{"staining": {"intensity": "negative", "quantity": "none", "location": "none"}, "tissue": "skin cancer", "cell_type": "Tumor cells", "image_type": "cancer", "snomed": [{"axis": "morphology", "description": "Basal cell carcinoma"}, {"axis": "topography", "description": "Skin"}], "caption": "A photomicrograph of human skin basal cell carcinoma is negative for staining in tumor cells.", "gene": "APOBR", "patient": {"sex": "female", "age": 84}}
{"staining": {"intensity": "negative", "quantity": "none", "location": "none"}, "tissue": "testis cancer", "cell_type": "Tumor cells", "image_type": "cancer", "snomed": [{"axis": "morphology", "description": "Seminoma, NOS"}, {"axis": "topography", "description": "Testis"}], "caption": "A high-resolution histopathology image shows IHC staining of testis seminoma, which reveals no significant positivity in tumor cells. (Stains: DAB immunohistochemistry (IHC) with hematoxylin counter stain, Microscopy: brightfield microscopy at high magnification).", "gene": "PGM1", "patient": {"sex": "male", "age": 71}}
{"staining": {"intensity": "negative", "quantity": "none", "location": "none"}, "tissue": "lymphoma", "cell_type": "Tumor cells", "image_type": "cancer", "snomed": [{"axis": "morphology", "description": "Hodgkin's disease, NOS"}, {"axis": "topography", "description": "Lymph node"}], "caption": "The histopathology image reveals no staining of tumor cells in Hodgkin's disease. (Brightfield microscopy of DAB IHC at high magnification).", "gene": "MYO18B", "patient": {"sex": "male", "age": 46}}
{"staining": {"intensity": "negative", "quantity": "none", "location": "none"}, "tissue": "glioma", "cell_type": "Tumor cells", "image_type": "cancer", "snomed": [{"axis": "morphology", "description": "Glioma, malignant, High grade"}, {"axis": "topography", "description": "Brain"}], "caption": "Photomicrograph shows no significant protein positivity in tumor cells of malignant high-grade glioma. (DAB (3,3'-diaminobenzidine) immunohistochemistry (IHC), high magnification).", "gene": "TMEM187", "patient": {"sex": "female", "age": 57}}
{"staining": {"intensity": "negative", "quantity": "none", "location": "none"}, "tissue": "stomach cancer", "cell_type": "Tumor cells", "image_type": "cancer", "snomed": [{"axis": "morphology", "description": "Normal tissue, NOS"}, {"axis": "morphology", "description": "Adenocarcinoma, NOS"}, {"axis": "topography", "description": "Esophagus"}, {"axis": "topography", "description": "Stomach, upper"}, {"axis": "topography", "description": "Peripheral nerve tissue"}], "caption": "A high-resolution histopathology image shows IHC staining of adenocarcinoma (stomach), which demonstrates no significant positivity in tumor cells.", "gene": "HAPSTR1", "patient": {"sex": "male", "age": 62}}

WORK INSTRUCTIONS -
Reproduce exactly the lines of the records above from the one with "histopathology image reveals" to the one with "shows no significant", both included, and leave out everything else.

RESULT FOR THIS EXERCISE -
{"staining": {"intensity": "negative", "quantity": "none", "location": "none"}, "tissue": "lymphoma", "cell_type": "Tumor cells", "image_type": "cancer", "snomed": [{"axis": "morphology", "description": "Hodgkin's disease, NOS"}, {"axis": "topography", "description": "Lymph node"}], "caption": "The histopathology image reveals no staining of tumor cells in Hodgkin's disease. (Brightfield microscopy of DAB IHC at high magnification).", "gene": "MYO18B", "patient": {"sex": "male", "age": 46}}
{"staining": {"intensity": "negative", "quantity": "none", "location": "none"}, "tissue": "glioma", "cell_type": "Tumor cells", "image_type": "cancer", "snomed": [{"axis": "morphology", "description": "Glioma, malignant, High grade"}, {"axis": "topography", "description": "Brain"}], "caption": "Photomicrograph shows no significant protein positivity in tumor cells of malignant high-grade glioma. (DAB (3,3'-diaminobenzidine) immunohistochemistry (IHC), high magnification).", "gene": "TMEM187", "patient": {"sex": "female", "age": 57}}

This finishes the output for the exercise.